Pojawienie się wojowniczki, nawet ładnej, nie wywołało wielkiego zamieszania. W końcu to Skaliste Ziemie, nie miejsce dla wychuchanych panienek. Także i Tarnus nie zdziwił się jej pojawieniem. W końcu takich osób szukał, ludzi i nawet nie-ludzi, którzy potrafią machać mieczem w imię dobra, lub magią w tym samym imieniu.
- Witam panie Swerdagon, zwę się Corella Swordhand, Paladynka Lathandera - Pozdrowiła go z dobrych trzech kroków - Przybyłam by wesprzeć was w wyprawie!. I nie, że samowolnie, kler Pana Poranka z chęcią pomoże w kłopotach, toteż mnie przysłano.
- Macie jakieś... listy uwierzytelniające?-
spytał Tarnus zaskoczony słowami kobiety. Nie spodziewał się reakcji żadnej świątyni na tak typowo wojskową misję. Czyżby wiedzieli więcej niż on?.
- No ba - Ponownie na jej gębuli zagościł wielgachny uśmiech, sama Corella wyciągnęła zaś z...rękawa rulon pergaminu, siadając do stołu. Podczas gdy Tarnus czytał z kolei pismo, ona uraczyła się w końcu obficie przyniesionym piwem, którego pianę starła sobie po chwili z nosa.
-No tak... niejasne i złowrogie wizja...kroczący w mroku. - mruczał pod nosem dowódzca czytając. Po czym schował pismo za pas i spytał.- To ilu ludzi panno... pani prowadzisz ze sobą?.
- Ludzi?
- zdziwiła się wielce - Sama jestem!. Taki jakby zwiad... - Uśmiechnęła się drwiąco - Zobaczyć o co chodzi, zameldować, i wtedy dopiero podejmą dalsze decyzje.

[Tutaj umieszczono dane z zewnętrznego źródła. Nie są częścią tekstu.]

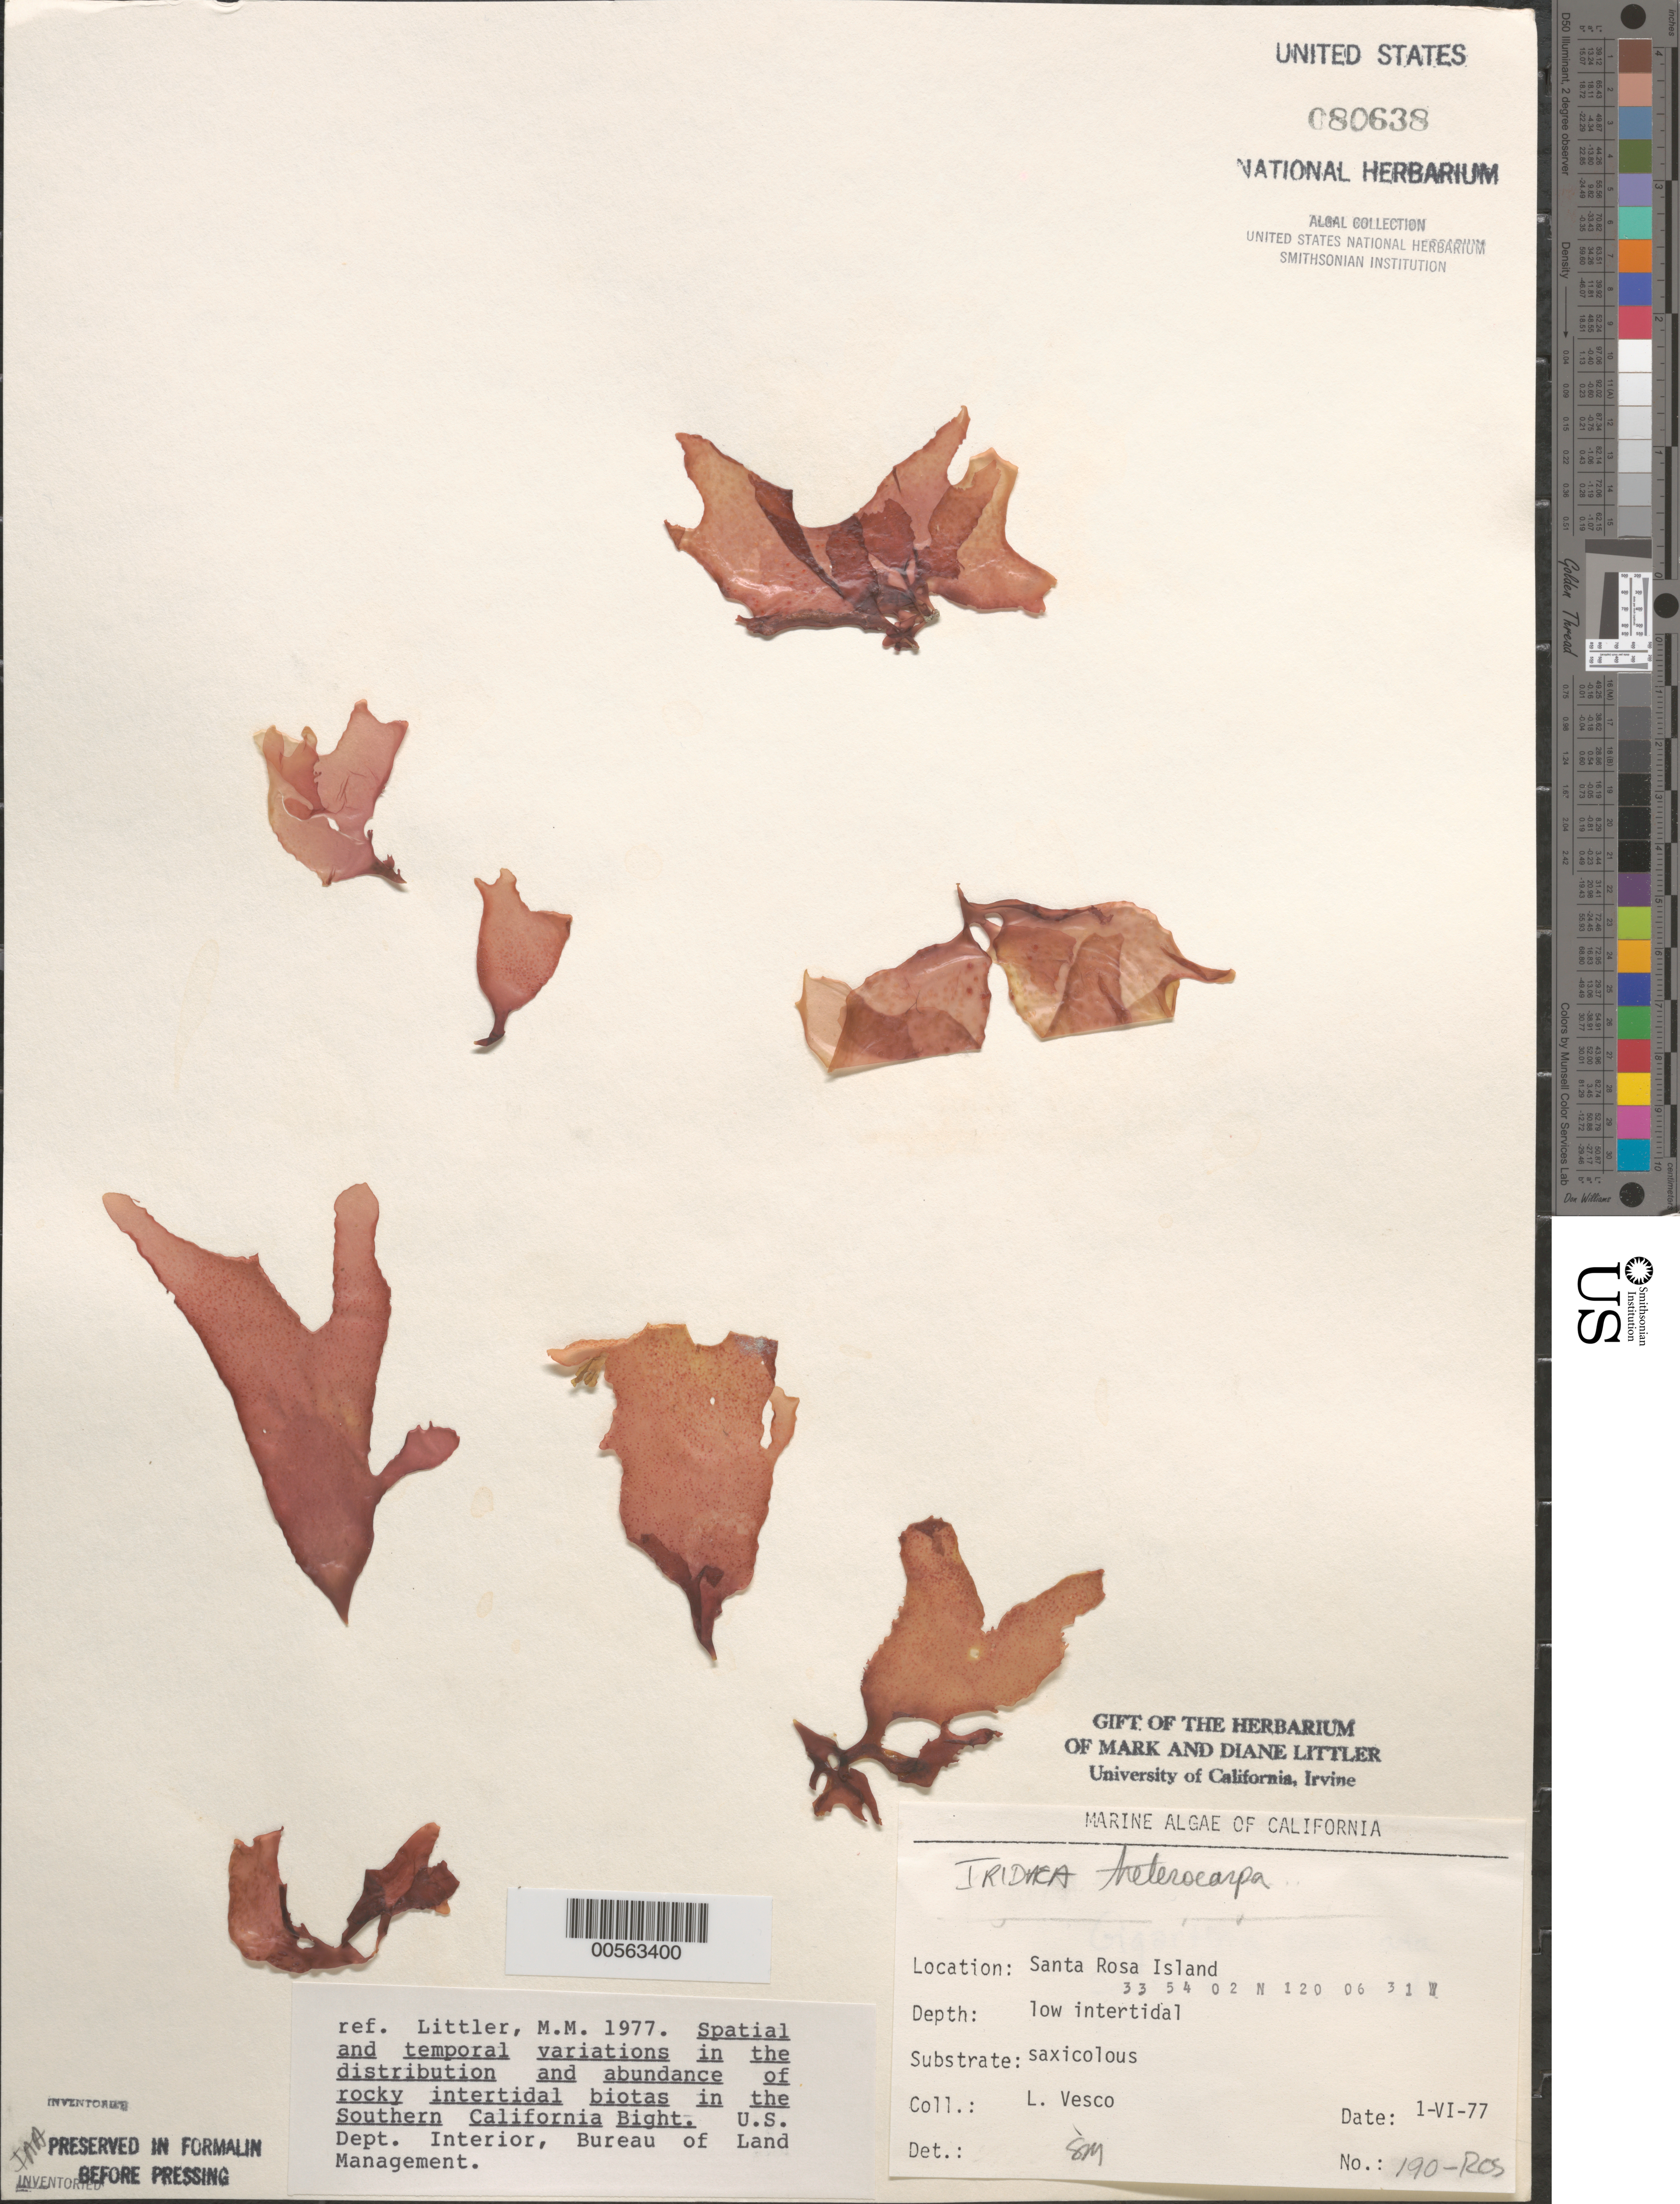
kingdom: Plantae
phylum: Rhodophyta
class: Florideophyceae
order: Gigartinales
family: Gigartinaceae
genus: Chondrus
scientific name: Chondrus crispus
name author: Stackh.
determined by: Algae name updating Project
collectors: L. Vesco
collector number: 190-ROS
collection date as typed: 01 Jun 1977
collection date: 1977-06-01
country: United States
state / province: California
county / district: Santa Barbara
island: Santa Rosa Island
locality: Johnson's Lee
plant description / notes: BLM-SOCALBIGHT Rocky Intertidal Survey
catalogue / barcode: US 80638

- Acha... a jakie ma panna doświadczenia w tej materii. To jest w kwestii wojskowej?- spytał Tarnus.- To jednak jest spory kawałek drogi od Gwarch.
- Oj panie Tarnus, nie panna, tylko Corella, Corella Swordhand, nie bądźmy tacy sztywni!
- Mrugnęła do niego - W siodle sobie radzę całkiem dobrze, podobnie jak i w trakcie bitki, leczyć umiem, choróbsko usunąć i przed złem ochronić, pogłówkować czasem też się zdarzy - Napiła się ponownie piwa.
- Acha... a w kwestiach taktycznych?. Dowodziłaś czymś Corello?- spytał po chwili namysłu Tarnus.
- Jeszcze mi się nie zdarzyło - Odparła i wydęła usta - Ale z musztrą to obeznanie jako takie mam!.
- Bo widzisz....mam dwóch dziesiętników pod sobą. Ale nie mam dowódcy dla najemnych
- rzekł w odpowiedzi Tarnus.
- Noooo cóż... to i najemnikami przyjdzie ci dowodzić? - Spojrzała na niego wesołym wzrokiem - Zastępcy więc trza!. Tylko czy awanturnicy zaakceptują kogoś spoza Purpurowych?.
- Zastępcę mam. Jednego z dziesiętników
- odparł mężczyzna. Potarł czoło i spytał - Konia masz własnego?. Droga co prawda dość długa, ale wygodna. Na nogach tam oddziały dojdą.
- Jasne że mam rumaka, do tego tarczę, miecz i nawet włócznię!. Pełne wyposażenie jak się widzi, a chęci jeszcze więcej!
- Trzasnęła wymownie opróżnionym właśnie kuflem o blat stołu, po czym ściszyła już w końcu głos - Na pewno wiesz coś konkretnego o misji, dowiem się i ja?.
- Nie mogę tego mówić tutaj, bo misja jest tajna....
- odparł równie cichym głosem rycerz. Po czym nachylił się do paladynki i szepnął - Ale rad bym cię widzieć na wieczornych naradach dowódców. Wtedy to będę mógł rzec więcej.
- To się zjawię
- Odparła, po czym podrapała się po nosie i dodała z rozbrajającą miną - A ogólnie to jakaś zapłata za wyprawę będzie prawda?. Nie że ja dla siebie, na świątynię pójdzie... - Roześmiała się.
- Dla tych co wrócą. Stawka najemnika 5 sztuk złota za dzień służby i premia za trudy sięgająca 100 sztuk złota za bitwę. Dwieście i opieka medyczna w przypadku zranienia.- odpowiedział rycerz.Podrapał się za uchem dodając.- To będzie jakieś 210 sztuk złota jeśli nic ciekawego się nie wydarzy. I około półtora tysiąca jeśli przyjdzie nam się bić z jakimiś wrogami. Rozliczymy się po powrocie.
- Rozumiem
- Powiedziała- I więcej pytań jak na razie nie mam. Teraz zaś zajrzę jak to też się moim rumakiem stajenni zajęli, potem coś przekąszę, zobaczymy się więc później. Więc tymczasem! - Wstała od stołu i ruszyła do wyjścia.
- Do zobaczenia - Odpowiedział Tarnus.